Musicoterapia

Musicoterapia

La musica per l’armonia
e il ritmo è una scienza dei
fenomeni d’amore

(Platone, Simposio)

Che cosa c’è in noi perché la musica desti meraviglia?

Perché avviene questo stupore, questo trasporto che la musica alimenta suscitandoci emozioni così vere e intense?

La musica esercita simultaneamente più parti del cervello rispetto a qualsiasi altra attività, sin dal grembo materno il bambino entra in relazione col suono e quest’ultimo influenza ed è al contempo parte fondamentale del suo successivo sviluppo.

Chi può beneficiare
della musicoterapia?

Bambini, adolescenti, adulti e anziani affetti da:

  • Alterazioni funzionali dell’apparato neuromotorio;
  • Sindrome di Down;
  • DAS;
  • Piccole nevrosi, stati d’ansia, stati depressivi, disturbi psichici e dell’umore, disturbi della personalità o dell’identità;
  • Demenze senili degenerative.

Ma si può intraprendere un percorso di Musicoterapia anche in caso di problemi di concentrazione, di apprendimento, di comunicazione o
durante la gestazione, come accompagnamento al parto e allo sviluppo neonatale.

Definizione attuale

La musicoterapia è una applicazione scientifica del suono e della musica. Viene utilizzata per dare vita ad una relazione terapeutica finalizzata al raggiungimento di scopi clinici o rieducativi, da operatori provvisti di competenze specifiche in area musicale, psicologica e medica.

(C.Madsen – S.Feliciani)

Un po’ di storia

Il primo trattato di musicoterapia risale al diciottesimo secolo ed è attribuito alla persona di Richard Brockiesby, musicista e medico di Londra, il volume di si presentava come un compendio teorico che sosteneva il valore della musica come strumento valido per la comunicazione e la terapia.
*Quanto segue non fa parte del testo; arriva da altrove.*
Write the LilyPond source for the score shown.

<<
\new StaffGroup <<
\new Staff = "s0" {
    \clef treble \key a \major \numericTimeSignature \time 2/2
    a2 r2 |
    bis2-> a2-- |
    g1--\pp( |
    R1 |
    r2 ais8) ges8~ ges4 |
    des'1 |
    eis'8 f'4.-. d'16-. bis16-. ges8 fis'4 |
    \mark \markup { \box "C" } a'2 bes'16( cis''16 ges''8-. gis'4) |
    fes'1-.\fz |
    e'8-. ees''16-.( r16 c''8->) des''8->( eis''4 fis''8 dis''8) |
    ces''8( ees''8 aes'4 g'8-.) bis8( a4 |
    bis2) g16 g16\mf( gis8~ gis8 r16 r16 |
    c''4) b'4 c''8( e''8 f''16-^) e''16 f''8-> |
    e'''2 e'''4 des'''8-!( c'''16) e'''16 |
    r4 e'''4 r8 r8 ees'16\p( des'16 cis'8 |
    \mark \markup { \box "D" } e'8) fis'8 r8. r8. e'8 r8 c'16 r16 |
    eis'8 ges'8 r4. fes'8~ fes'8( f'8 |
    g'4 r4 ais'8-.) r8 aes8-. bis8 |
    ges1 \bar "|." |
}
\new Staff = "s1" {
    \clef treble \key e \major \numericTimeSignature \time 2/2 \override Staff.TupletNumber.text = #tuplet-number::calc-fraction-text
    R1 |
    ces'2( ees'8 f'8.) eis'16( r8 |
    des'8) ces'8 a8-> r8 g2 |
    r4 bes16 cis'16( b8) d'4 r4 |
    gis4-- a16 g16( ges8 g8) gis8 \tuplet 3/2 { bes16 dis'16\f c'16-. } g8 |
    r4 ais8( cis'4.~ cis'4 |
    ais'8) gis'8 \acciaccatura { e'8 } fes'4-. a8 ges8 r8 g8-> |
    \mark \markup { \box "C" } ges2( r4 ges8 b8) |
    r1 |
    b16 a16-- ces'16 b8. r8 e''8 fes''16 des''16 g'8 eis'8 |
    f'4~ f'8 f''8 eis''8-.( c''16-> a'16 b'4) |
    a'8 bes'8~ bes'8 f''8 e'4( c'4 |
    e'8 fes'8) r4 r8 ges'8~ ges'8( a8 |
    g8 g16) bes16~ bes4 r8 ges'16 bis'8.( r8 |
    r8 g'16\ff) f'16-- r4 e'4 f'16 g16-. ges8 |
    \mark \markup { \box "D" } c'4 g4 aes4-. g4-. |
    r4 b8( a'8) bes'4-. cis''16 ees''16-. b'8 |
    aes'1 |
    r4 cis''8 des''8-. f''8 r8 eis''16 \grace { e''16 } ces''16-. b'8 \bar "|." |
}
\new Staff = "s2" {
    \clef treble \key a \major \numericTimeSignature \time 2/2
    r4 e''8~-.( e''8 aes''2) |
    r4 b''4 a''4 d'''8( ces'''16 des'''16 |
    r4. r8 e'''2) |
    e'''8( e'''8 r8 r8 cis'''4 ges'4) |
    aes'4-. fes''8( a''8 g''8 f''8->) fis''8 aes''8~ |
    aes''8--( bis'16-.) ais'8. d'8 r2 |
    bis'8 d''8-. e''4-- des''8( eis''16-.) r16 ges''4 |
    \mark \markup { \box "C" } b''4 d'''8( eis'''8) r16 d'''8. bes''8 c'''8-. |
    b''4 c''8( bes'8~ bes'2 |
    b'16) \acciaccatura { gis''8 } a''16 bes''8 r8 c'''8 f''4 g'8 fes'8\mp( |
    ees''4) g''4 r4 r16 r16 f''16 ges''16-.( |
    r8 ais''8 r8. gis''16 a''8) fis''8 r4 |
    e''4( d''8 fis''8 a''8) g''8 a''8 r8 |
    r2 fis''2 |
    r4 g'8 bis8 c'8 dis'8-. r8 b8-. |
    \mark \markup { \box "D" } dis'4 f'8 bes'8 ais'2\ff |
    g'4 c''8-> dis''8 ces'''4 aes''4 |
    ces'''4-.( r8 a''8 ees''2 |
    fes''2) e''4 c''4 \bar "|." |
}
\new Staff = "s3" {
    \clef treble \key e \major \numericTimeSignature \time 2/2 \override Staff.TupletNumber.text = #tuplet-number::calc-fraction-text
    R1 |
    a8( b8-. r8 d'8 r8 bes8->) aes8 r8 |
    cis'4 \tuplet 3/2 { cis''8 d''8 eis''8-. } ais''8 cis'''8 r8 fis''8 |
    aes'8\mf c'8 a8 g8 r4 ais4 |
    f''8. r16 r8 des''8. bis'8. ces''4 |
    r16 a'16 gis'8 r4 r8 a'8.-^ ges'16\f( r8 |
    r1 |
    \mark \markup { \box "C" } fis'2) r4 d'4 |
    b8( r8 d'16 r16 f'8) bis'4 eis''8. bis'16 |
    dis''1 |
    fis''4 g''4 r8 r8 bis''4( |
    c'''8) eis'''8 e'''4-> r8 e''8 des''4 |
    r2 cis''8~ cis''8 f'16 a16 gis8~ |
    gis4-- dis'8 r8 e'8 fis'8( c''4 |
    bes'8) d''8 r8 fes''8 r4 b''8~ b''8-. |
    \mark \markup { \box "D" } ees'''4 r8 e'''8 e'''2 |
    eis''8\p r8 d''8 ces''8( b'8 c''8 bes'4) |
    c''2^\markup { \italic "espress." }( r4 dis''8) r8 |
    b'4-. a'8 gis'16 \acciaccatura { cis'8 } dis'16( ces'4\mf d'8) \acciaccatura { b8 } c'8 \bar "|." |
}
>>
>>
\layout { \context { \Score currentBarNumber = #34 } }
Nel diciannovesimo secolo, poi, con l’opera monumentale Tonpsychologie (Psicologia del suono) in due volumi, lo psicologo e filosofo tedesco Carl Stumpf pone le basi scientifiche della moderna musicoterapia, abbandonando definitivamente la strada empirico-ritualistica.

A partire dal ventesimo secolo vennero intraprese ricerche nel campo della psicologia infantile ed evolutiva e delle neuroscienze cognitive che oggi ci permettono di considerare il suono e l’attività musicale degli elementi indiscutibilmente fondamentali alla vita e allo sviluppo dell’essere umano.